Picture a dark, empty stage. A faint light from a cloudy sky. The U.S. Capitol in the background. A man’s shadow. Then, the sound of tap dancing feet echos through the shadows. Lights up! A tap dancer stomps, hops, leaps, shuffles across the steps of the capitol. Not just any tap dancer, but a real hoofer like Gregory Hines or Savion Glover -- a Tap Griot tapping staccato rhythms, his pain, his sorrow, his hopes, joy and dreams. Tapping his life.
That was the opening of scene of FLY at the Pasadena Playhouse. The tap dancer exits and Chet, an elderly Tuskegee Airman, appears on the capitol steps and tells his story of the Tuskegee Airmen, a story we’ve all heard. Yet, the story is brought to life by a stunning cast of talented young actors. Brooks Brantly (W.W), Ross Cowan (Shaw), Omar Edwards (Tap Griot), Anthony J. Goes (O'Hurley), Brandon Nagle (Reynolds), Desmond Newson (Chet), Damien Thompson (J. Allen) and Terrell Wheeler (Oscar)

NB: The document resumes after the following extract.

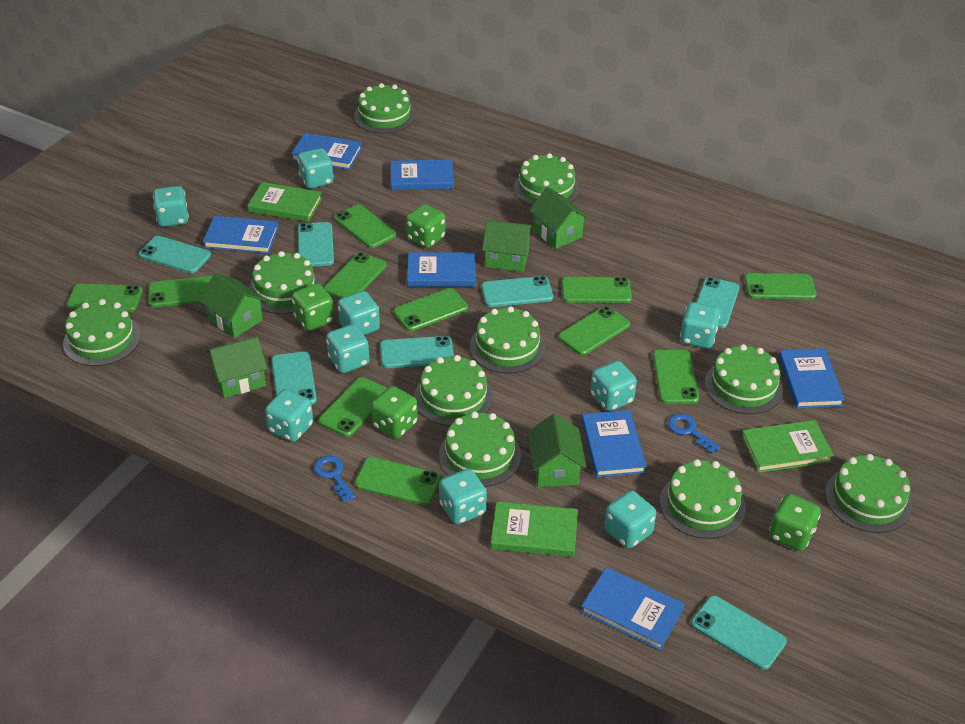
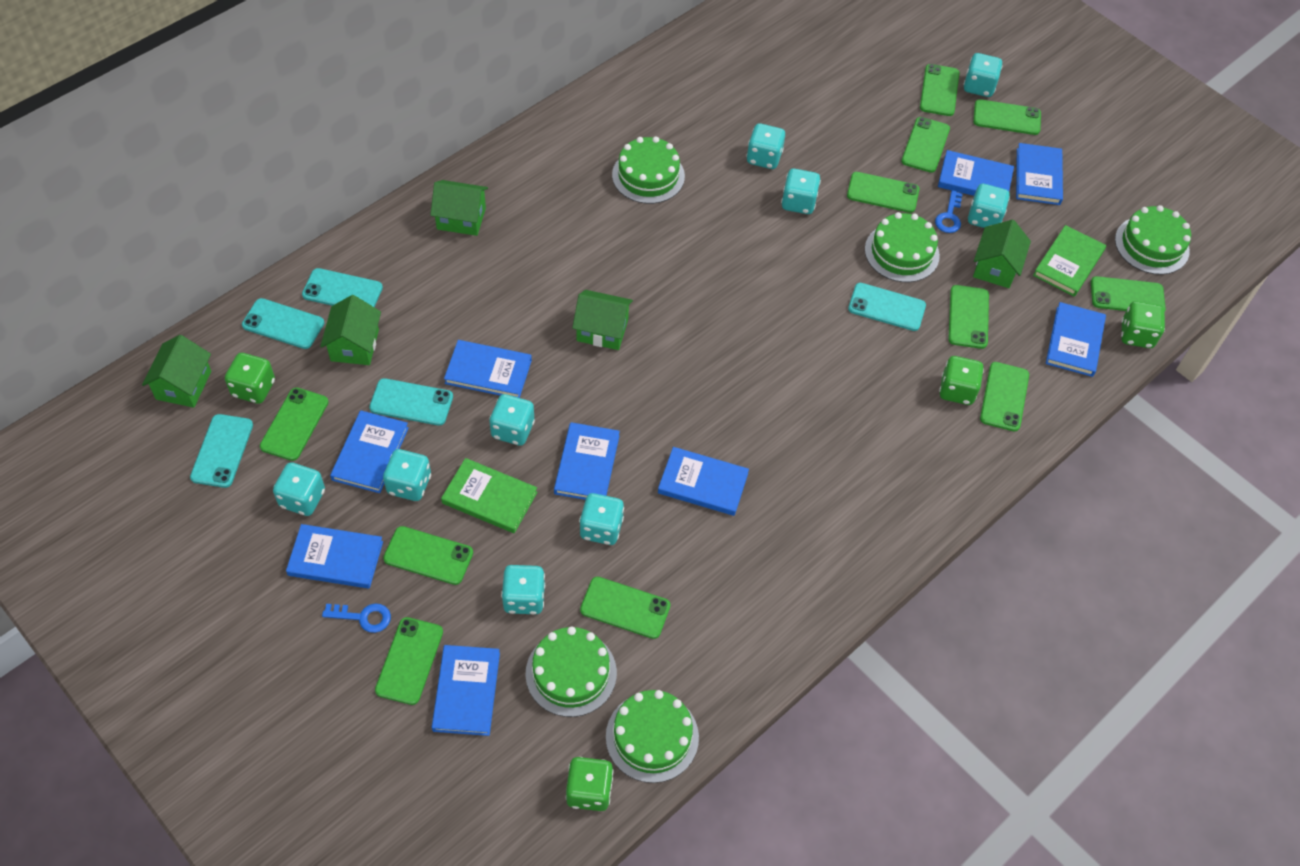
blue book: 7 -> 9
green book: 3 -> 2
green cake: 10 -> 5
turquoise phone: 7 -> 5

Written by Trey Ellis and Ricardo Khan, FLY kicked off Black History Month at the Pasadena Playhouse with a bang. Brilliantly directed by Khan it takes the audience through the rigorous training, racial slurs, insults that these young men, some of the best and brightest minds of the country, endured when they were accepted into the U.S. Army's Pilot Training Program in July, 1941 at the segregated Tuskegee Army Airfield in Tuskegee, Alabama. It takes them on their first flights, bumpy and scary. Then as they became skilled aviators, on their first combat missions protecting bombers as fighter escorts over Europe during WWII. As the story unfolds, we learn about their personal lives, their families, their ambitions, their humanness.
According to a story in Performances magazine, the Red Tails as they were called, “flew over 15,000 missions and earned 150 Distinguished Flying Crosses, 744 Air Medals, 8 Purple Hearts” and the admiration and respect of the white pilots whose lives they saved. Nevertheless, they returned to the U.S. to endure the same prejudice and discrimination they fought against in battles against the Nazis.
Still, the story is not so much about racism, but about courage, fortitude, endurance and achieving one's dreams in spite of adversity.
It is an American story. A theatrical tour de force. A performance you won’t want to miss. FLY plays at the Pasadena Playhouse through Feb. 21.